De Bonte Arend dook pas weer op in 1864. Hij was toen ondergebracht in de firma Van Lijnen & Comp., die de molen voor f. 10.000,- liet verzekeren. Er stonden toen ook drie schuren, een hut en een schuitenhuis op het erf . Op 21 november 1883 bleek dat Christiaan Striening eigenaar van het bedrijf was. Hij was op 15 augustus 1850 getrouwd met Aafje van Lijnen en op 28 mei 1883 overleden. In november vond de boedelscheiding van Striening plaats. Het echtpaar had zeven kinderen gekregen. Vijf zoons – Dirk, Wijnand, Jan, Klaas en Bastiaan Willem, die pas 21 jaar was – en twee dochters – Marijtje, die met Gerard Timmer was getrouwd en Trijntje, die met Klaals Brat Hsz in het huwelijk was getreden.
Van Lijnen & Zn werkte met drie molens, die allemaal eigendom van het echtpaar Striening waren, en in verband met de boedelscheiding werden deze getaxeerd door de molenmaker Pieter de Vries, terwijl Pieter Dekker, opzichter van de polder Westzaan en Cornelis Russelman, een veehouder, de waarde van veel land en waterpartijen bij de molens schatten.
De molens waren De Bonte Arend (f. 4220,-), de paltrok De Ooievaar aan het Langeland, die op f. 4705,- werd getaxeerd en de paltrok De Grauwe Veldmuis, die ook achter het Langeland stond, maar één erf voor De Bonte Arend (f. 1680,-).

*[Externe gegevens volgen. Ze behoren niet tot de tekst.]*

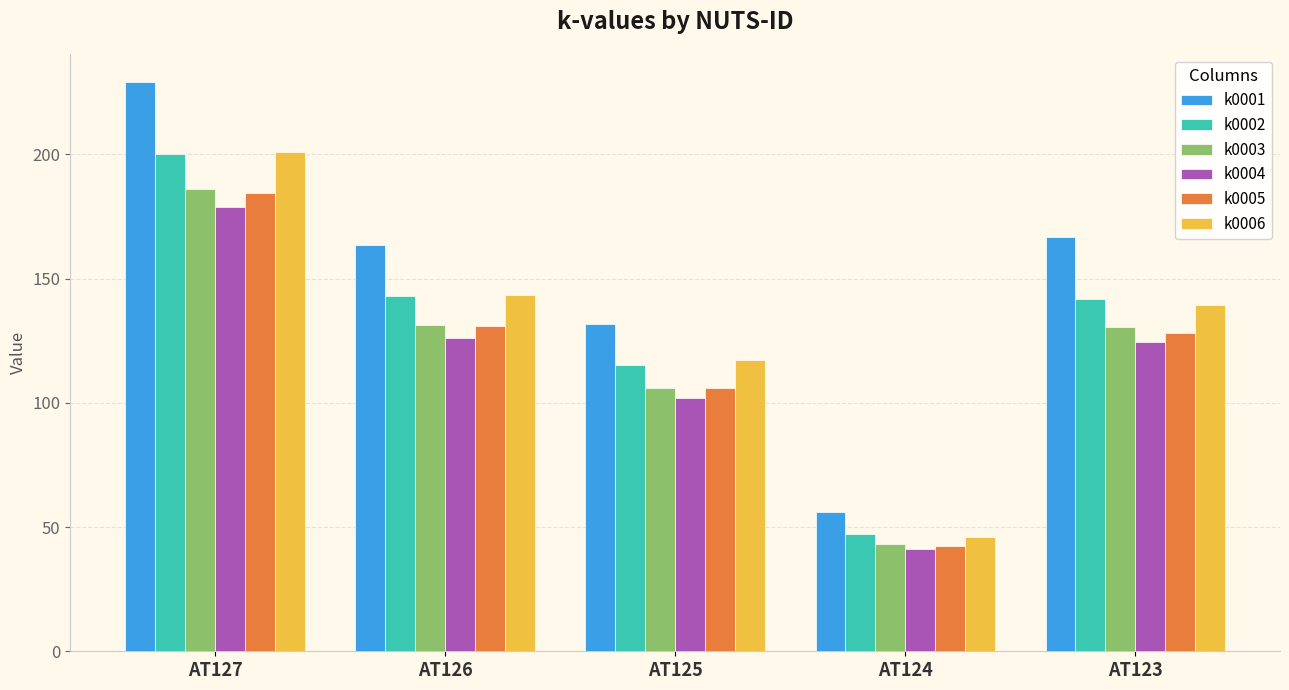

What is the maximum value shown in the chart?

228.9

Bovendien was er een riant koopmanshuis (f. 7700,-) en een kleinere woning (f. 3200,-). Veel van de landerijen lagen op het Langeland. Ook was er een stalling voor veertien koeien en twee paarden met een hooiberg. Deze werd op f. 175,- getaxeerd. De totale boedel van Christiaan Striening werd op f. 103.800,- geschat. Hierin zat ook het bedrag, dat de veiling van de houtwaren van de molens op 11 oktober had opgeleverd. Deze verkoop had f. 6773,83 opgebracht . Aafje van Lijnen ontving uit deze boedel f. 51.900,-, waaronder De Bonte Arend. De kinderen kregen elk ruim 5500 gulden. Zo’n 7000 gulden bleef onverdeeld.

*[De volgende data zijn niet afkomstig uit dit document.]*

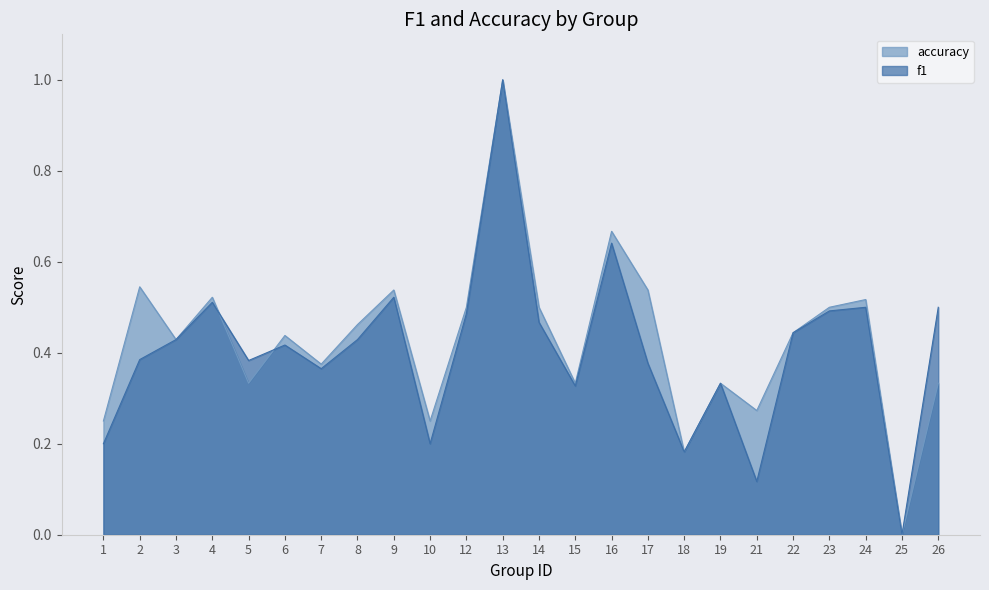

What is the sum of the f1 values at 18 and 25?

0.2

De Ooievaar ging naar Dirk Striening en De Veltmuis werd aan zijn broer Wijnand toegewezen. De Bonte Arend bleef niet lang in bezit van Aafje van Lijnen, want al op 13 december vond een veiling plaats, waarbij de bovenkruier voor f. 3400,- naar Dirk Simonsz ging, die ook nog voor f. 220,- aan losse gereedschappen overnam. De molen bracht dus aanzienlijk minder – f. 820,- – op dan de taxatie had aangegeven. Aafje bleek ook eigenaresse van de paltrok De Gekroonde Harp, die zij tegelijk met De Bonte Arend in veiling bracht. Ook hier bleek dat windhoutzaagmolens hun populariteit verloren hadden. De veiling moest in afslag worden opgehouden op f. 1400,-. Er was geen belangstelling voor .

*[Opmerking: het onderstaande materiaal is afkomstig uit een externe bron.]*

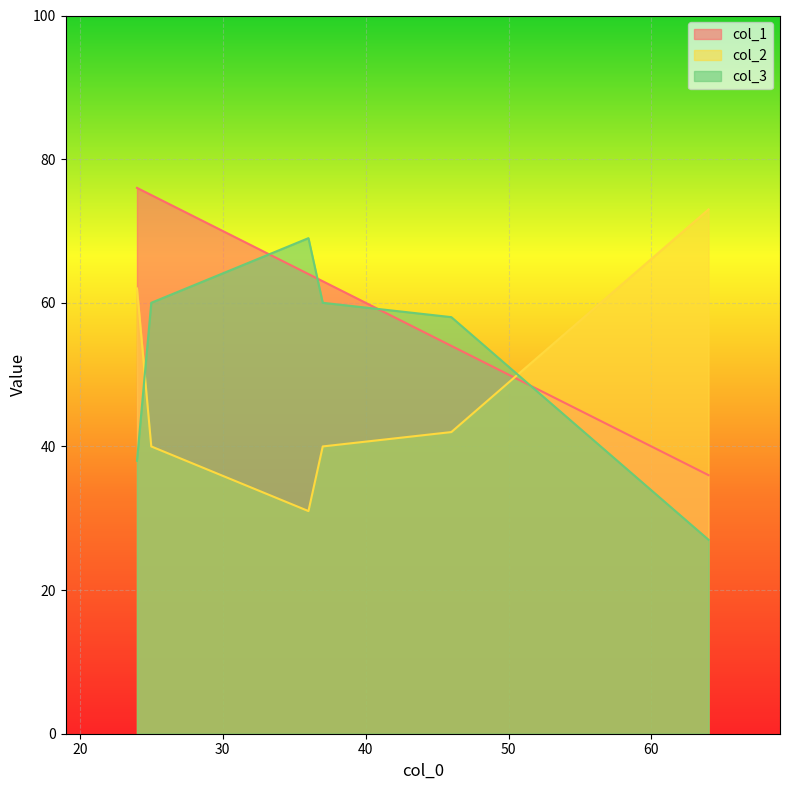

How many lines are shown in the chart?

3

De Bonte Arend was in zijn laatste jaren eigendom van de houthandelaar Pieter Schipper Gsz, die hem van 1 januari 1900 tot 1903 liet verzekeren in het Papiermakerscontract, dat op 1 mei van dat jaar werd opgeheven wegens een gebrek aan deelnemers. De Bonte Arend stond toen nog voor f. 6000,- op de lijst. Twee jaar later was het gebeurd met de molen. Schipper liet hem afbreken en een stoomzagerij op het erf bouwen. Als eerbetoon aan de wiekenzwaaier kreeg deze zagerij ook de naam De Bonte Arend.